活性氧与蜡样芽孢杆菌菌膜形成的相关性

夏俊芳，潘 苗，奇那尔，玛格撇尔，古丽娜孜，武 运

（新疆农业大学食品科学与药学学院，新疆 乌鲁木齐 830052）

蜡样芽孢杆菌（Bacillus cereus）是一种常见的革兰氏阳性食源性病原体，广泛分布于各种环境中，并形成耐酸、耐热和耐干燥的孢子[1]。该病原菌会引起全身感染和食物中毒，如腹泻、呕吐、脑膜炎、败血症、眼内炎和牙周炎等[2]。Bacillus cereus经常在生鲜乳及加工乳中被发现且可以附着在加工机械的表面，如阀门、管道和泵等，甚至形成菌膜，菌膜中的病原体对机械作用或常用消毒剂具有较强的抵抗力，会带来严重的健康风险，人体大约80%的细菌感染与菌膜有关[3]。在乳品加工线上形成的Bacillus cereus菌膜会增加该菌反复污染的风险，降低乳制品的质量，导致食品腐败从而引起食品安全问题[4]，对乳制品行业造成极大的威胁[5]。如何彻底消除乳品环境中的菌膜已成为一大挑战[6]，为此，了解Bacillus cereus菌膜的形成至关重要，制定合理的方案以消除乳品加工业中Bacillus cereus菌膜的污染问题。

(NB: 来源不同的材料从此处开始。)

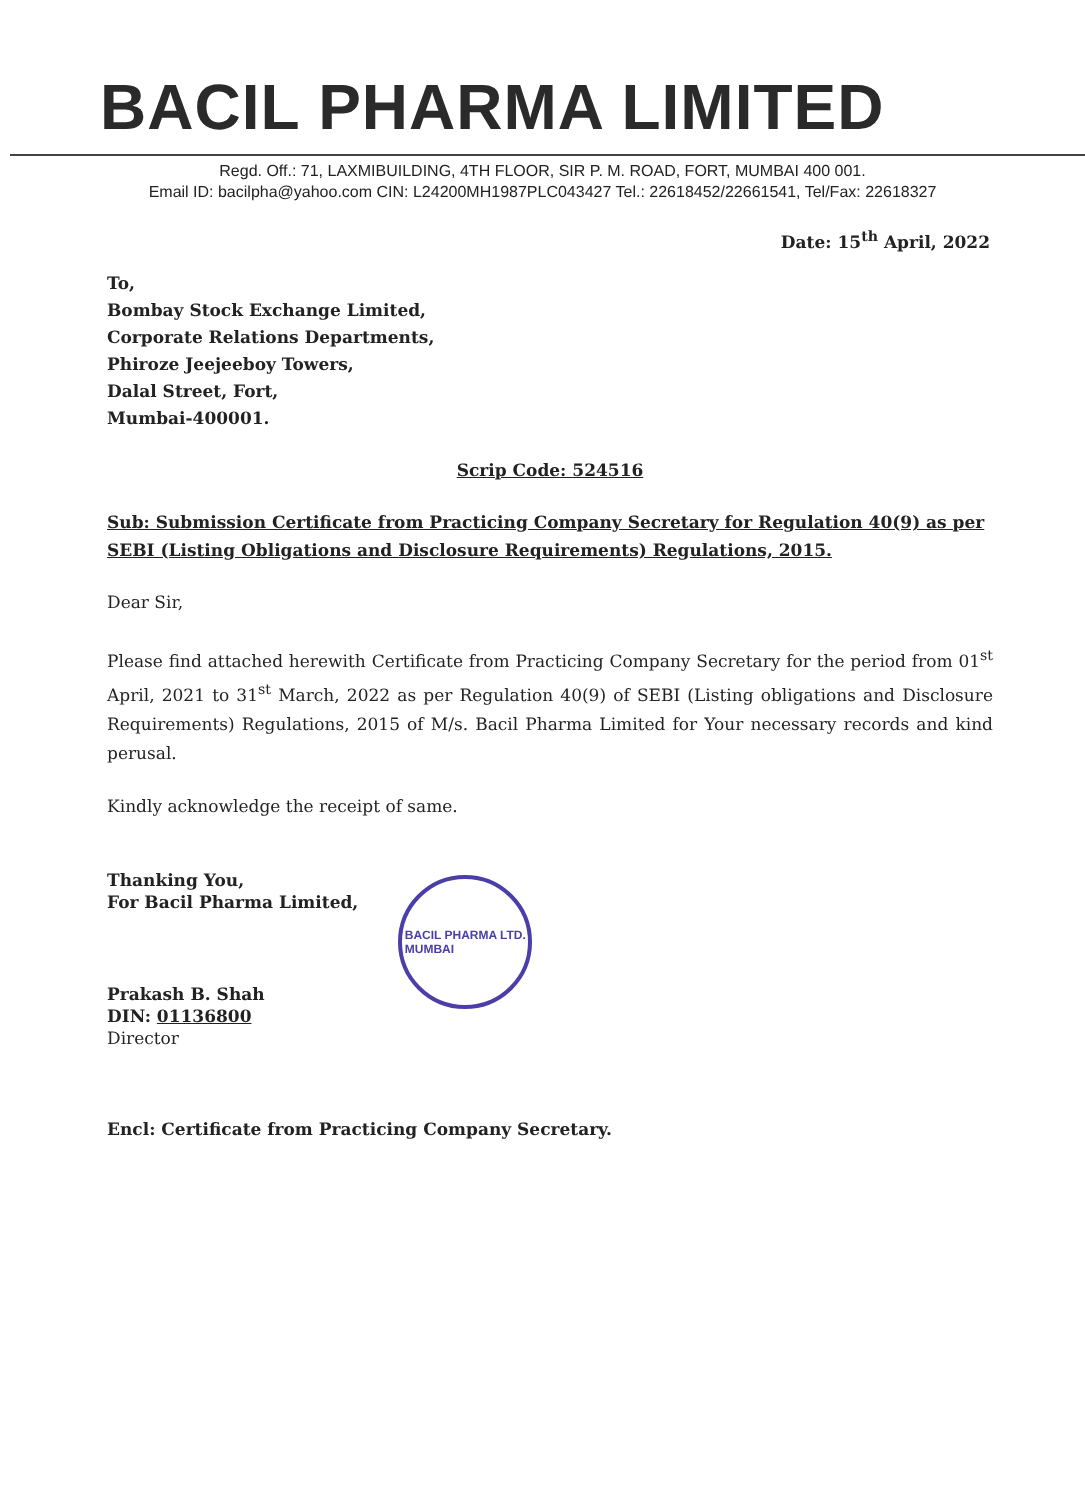BACIL PHARMA LIMITED
Regd. Off.: 71, LAXMIBUILDING, 4TH FLOOR, SIR P. M. ROAD, FORT, MUMBAI 400 001.
Email ID: bacilpha@yahoo.com CIN: L24200MH1987PLC043427 Tel.: 22618452/22661541, Tel/Fax: 22618327
Date: 15<sup>th</sup> April, 2022
To,
Bombay Stock Exchange Limited,
Corporate Relations Departments,
Phiroze Jeejeeboy Towers,
Dalal Street, Fort,
Mumbai-400001.
Scrip Code: 524516
Sub: Submission Certificate from Practicing Company Secretary for Regulation 40(9) as per SEBI (Listing Obligations and Disclosure Requirements) Regulations, 2015.
Dear Sir,
Please find attached herewith Certificate from Practicing Company Secretary for the period from 01<sup>st</sup> April, 2021 to 31<sup>st</sup> March, 2022 as per Regulation 40(9) of SEBI (Listing obligations and Disclosure Requirements) Regulations, 2015 of M/s. Bacil Pharma Limited for Your necessary records and kind perusal.
Kindly acknowledge the receipt of same.
Thanking You,
For Bacil Pharma Limited,
Prakash B. Shah
DIN: 01136800
Director
BACIL PHARMA LTD.
MUMBAI
Encl: Certificate from Practicing Company Secretary.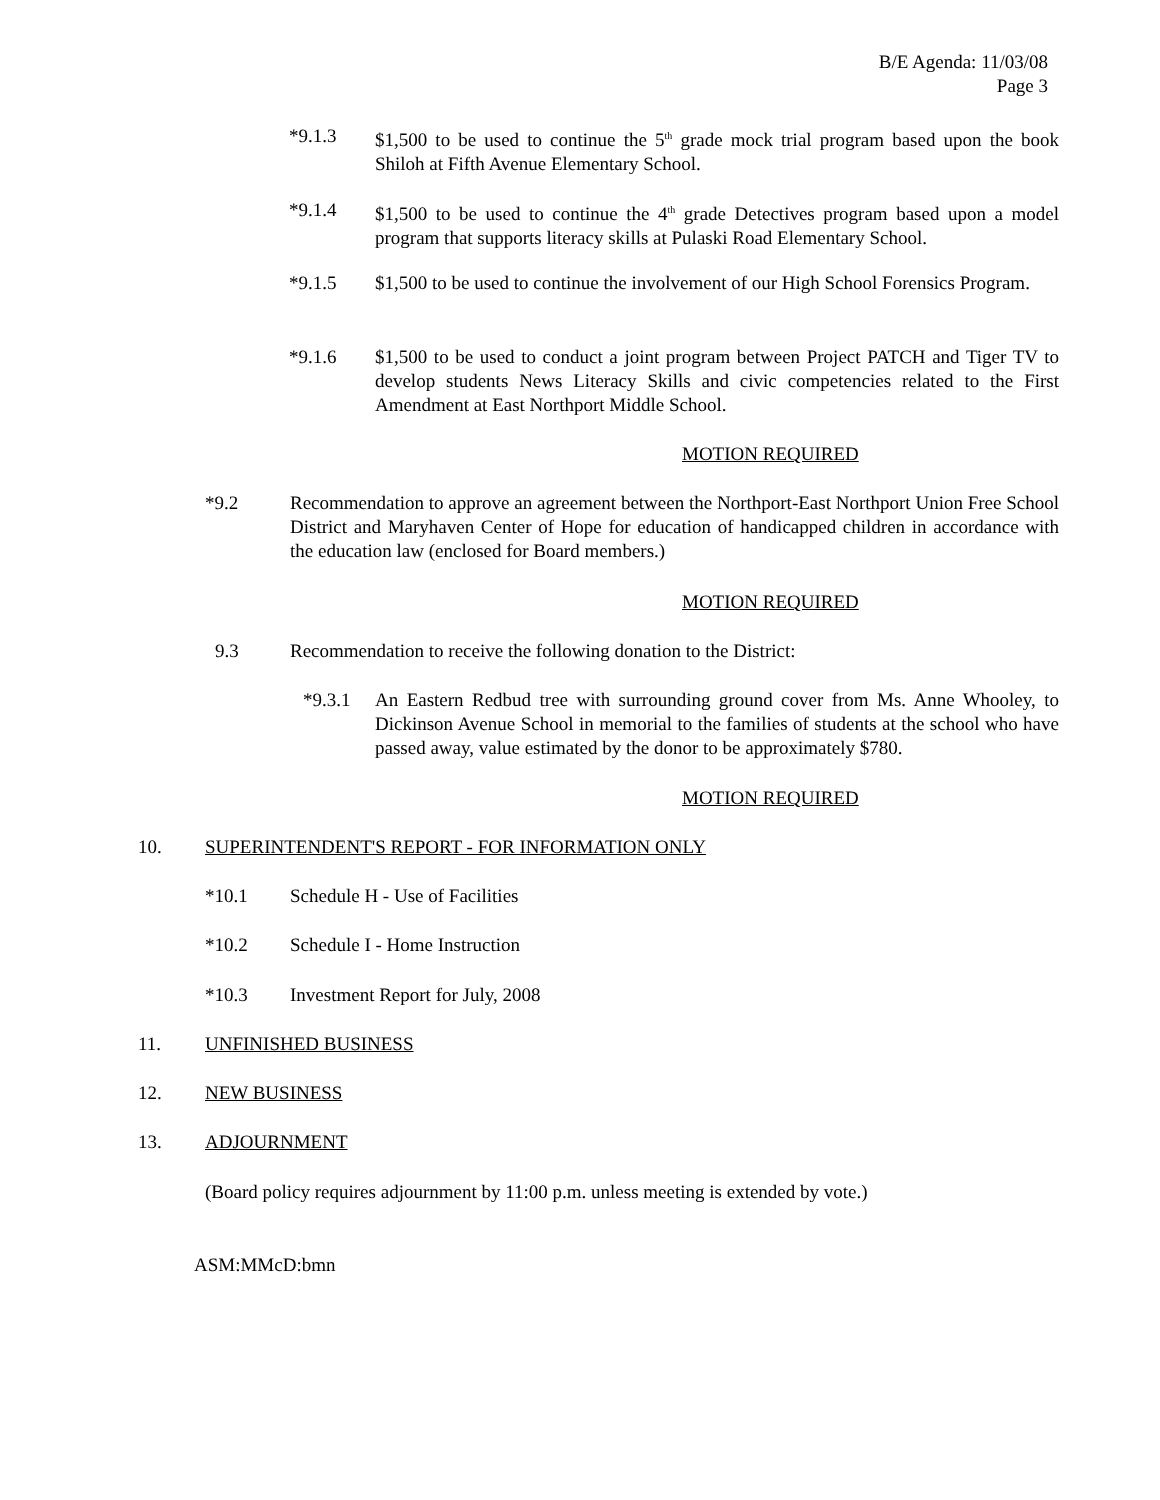B/E Agenda: 11/03/08
Page 3
*9.1.3 $1,500 to be used to continue the 5<sup>th</sup> grade mock trial program based upon the book Shiloh at Fifth Avenue Elementary School.
*9.1.4 $1,500 to be used to continue the 4<sup>th</sup> grade Detectives program based upon a model program that supports literacy skills at Pulaski Road Elementary School.
*9.1.5 $1,500 to be used to continue the involvement of our High School Forensics Program.
*9.1.6 $1,500 to be used to conduct a joint program between Project PATCH and Tiger TV to develop students News Literacy Skills and civic competencies related to the First Amendment at East Northport Middle School.
MOTION REQUIRED
*9.2 Recommendation to approve an agreement between the Northport-East Northport Union Free School District and Maryhaven Center of Hope for education of handicapped children in accordance with the education law (enclosed for Board members.)
MOTION REQUIRED
9.3 Recommendation to receive the following donation to the District:
*9.3.1 An Eastern Redbud tree with surrounding ground cover from Ms. Anne Whooley, to Dickinson Avenue School in memorial to the families of students at the school who have passed away, value estimated by the donor to be approximately $780.
MOTION REQUIRED
10. SUPERINTENDENT'S REPORT - FOR INFORMATION ONLY
*10.1 Schedule H - Use of Facilities
*10.2 Schedule I - Home Instruction
*10.3 Investment Report for July, 2008
11. UNFINISHED BUSINESS
12. NEW BUSINESS
13. ADJOURNMENT
(Board policy requires adjournment by 11:00 p.m. unless meeting is extended by vote.)
ASM:MMcD:bmn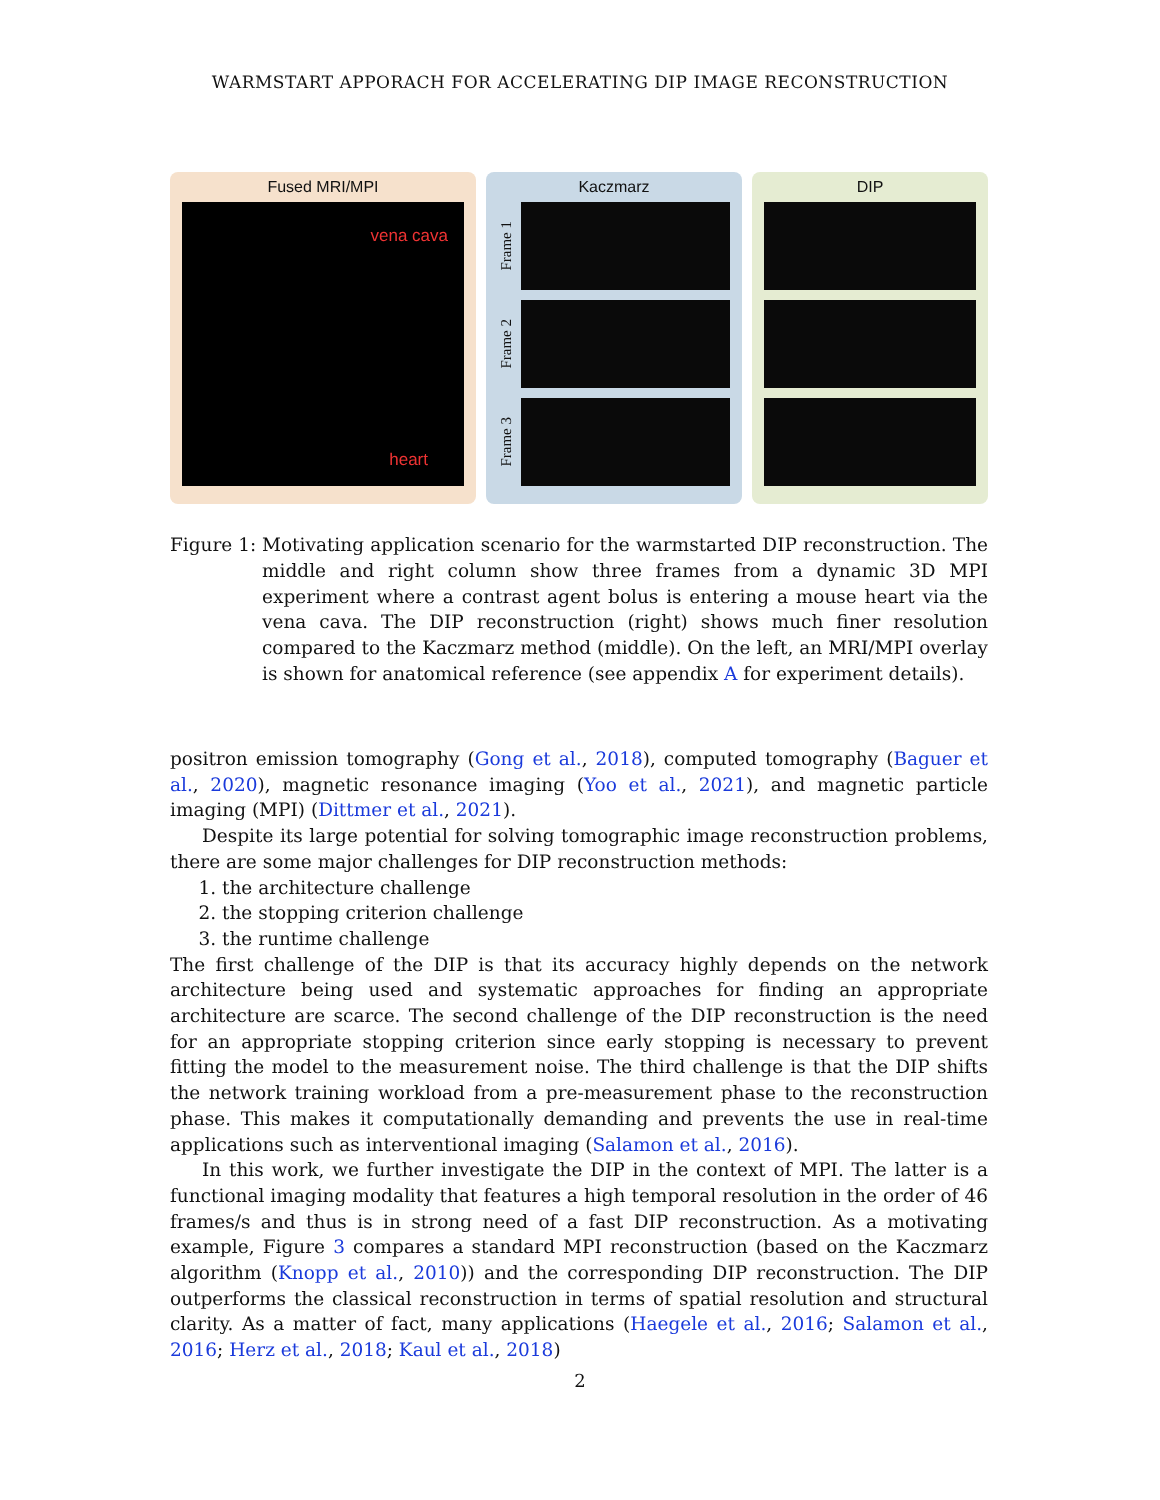WARMSTART APPORACH FOR ACCELERATING DIP IMAGE RECONSTRUCTION
Fused MRI/MPI
vena cava
heart
Kaczmarz
Frame 1
Frame 2
Frame 3
DIP
Figure 1:
Motivating application scenario for the warmstarted DIP reconstruction. The middle and right column show three frames from a dynamic 3D MPI experiment where a contrast agent bolus is entering a mouse heart via the vena cava. The DIP reconstruction (right) shows much finer resolution compared to the Kaczmarz method (middle). On the left, an MRI/MPI overlay is shown for anatomical reference (see appendix A for experiment details).
positron emission tomography (Gong et al., 2018), computed tomography (Baguer et al., 2020), magnetic resonance imaging (Yoo et al., 2021), and magnetic particle imaging (MPI) (Dittmer et al., 2021).
Despite its large potential for solving tomographic image reconstruction problems, there are some major challenges for DIP reconstruction methods:
1. the architecture challenge
2. the stopping criterion challenge
3. the runtime challenge
The first challenge of the DIP is that its accuracy highly depends on the network architecture being used and systematic approaches for finding an appropriate architecture are scarce. The second challenge of the DIP reconstruction is the need for an appropriate stopping criterion since early stopping is necessary to prevent fitting the model to the measurement noise. The third challenge is that the DIP shifts the network training workload from a pre-measurement phase to the reconstruction phase. This makes it computationally demanding and prevents the use in real-time applications such as interventional imaging (Salamon et al., 2016).
In this work, we further investigate the DIP in the context of MPI. The latter is a functional imaging modality that features a high temporal resolution in the order of 46 frames/s and thus is in strong need of a fast DIP reconstruction. As a motivating example, Figure 3 compares a standard MPI reconstruction (based on the Kaczmarz algorithm (Knopp et al., 2010)) and the corresponding DIP reconstruction. The DIP outperforms the classical reconstruction in terms of spatial resolution and structural clarity. As a matter of fact, many applications (Haegele et al., 2016; Salamon et al., 2016; Herz et al., 2018; Kaul et al., 2018)
2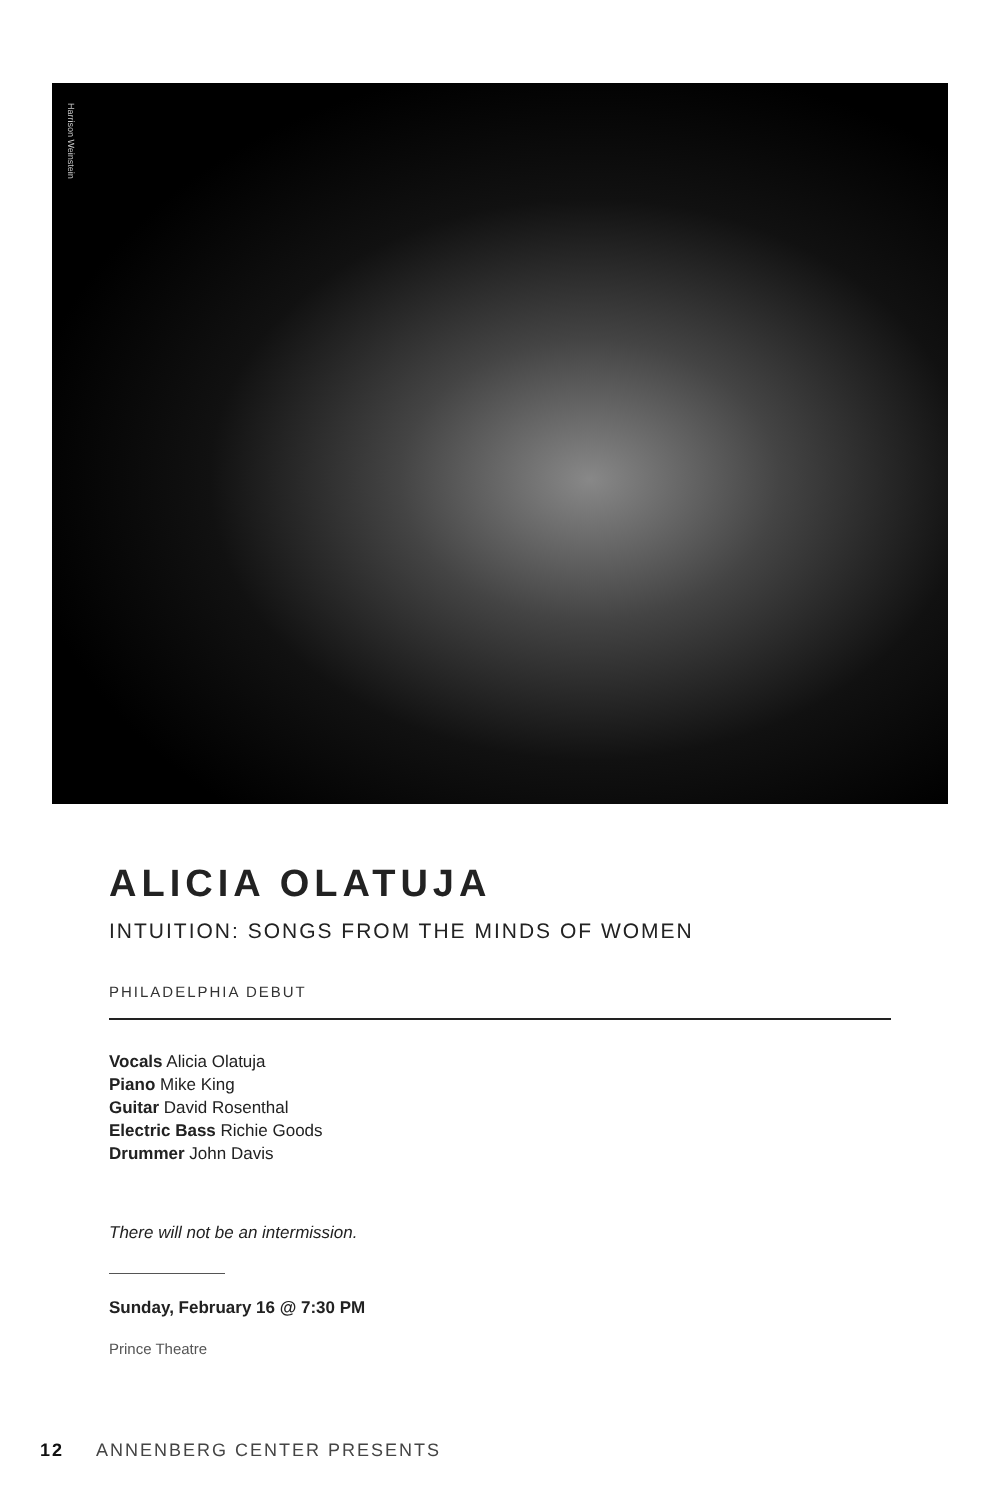Harrison Weinstein
ALICIA OLATUJA
INTUITION: SONGS FROM THE MINDS OF WOMEN
PHILADELPHIA DEBUT
Vocals Alicia Olatuja
Piano Mike King
Guitar David Rosenthal
Electric Bass Richie Goods
Drummer John Davis
There will not be an intermission.
Sunday, February 16 @ 7:30 PM
Prince Theatre
12 ANNENBERG CENTER PRESENTS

目前，关于Bacillus cereus菌膜形成的研究主要集中在内部因素和外部因素两个方面，内部因素如Sin R[7]、Cod Y[8]、Sigma54（RpoN）[9]基因编码的蛋白质被认为参与Bacillus cereus菌膜的形成，外部因素包括酸碱度、温度、营养成分和细菌特性等[10−11]。CORCIONIVOSCHI等[12]通过对细菌Noxs研究综合分析后（Noxs是可以专一催化产生活性氧（ROS）酶类）提出，Noxs介导产生的ROS可能是细菌的一种重要信号分子，ROS可能参与食源性致病菌菌膜的形成，细菌菌膜形成中通常会伴随ROS的产生，但其对菌膜形成的影响尚无定论，如SHIVAPRASAD等[13]研究发现维生素C通过产生ROS使大肠杆菌（Escherichia coli）EMC17菌株氧化应激抑制其菌膜形成，菌膜基因表达下调；SUO等[14]研究发现超氧化物歧化酶缺失的单核细胞增生李斯特氏菌（Listeria monocytogenes）突变体中ROS生成量升高，菌膜形成能力显著下降；WHITE等[15]研究发现过氧化氢酶（katA）基因破坏的奇异变形杆菌（Proteus mirabilis）ROS水平增加，菌膜生物量减少，但KULKARNI等[16]发现香烟烟雾（ROS存在）下增加金黄色葡萄球菌（Staphylococcus aureus）菌膜的形成；VILLA等[17]指出持续的外源ROS处理增加棕色固氮杆菌（Azotobacter vinelandii）野生型菌株（UW136）菌膜形成。WANG等[18]研究发现Bacillus cereus（ATCC14579）在黄素腺嘌呤二核苷酸刺激下增大Nox2转化率，证实Bacillus cereus中存在Noxs活性，活性部位存在于细胞膜上，因此，ROS与Bacillus cereus菌膜的形成和基因调控相关，但ROS在Bacillus cereus代谢或菌膜形成中的确切作用仍不清楚，且多数研究中的菌株并非来源于食品分离菌株，菌株差异性导致研究结果对实际指导的意义有限。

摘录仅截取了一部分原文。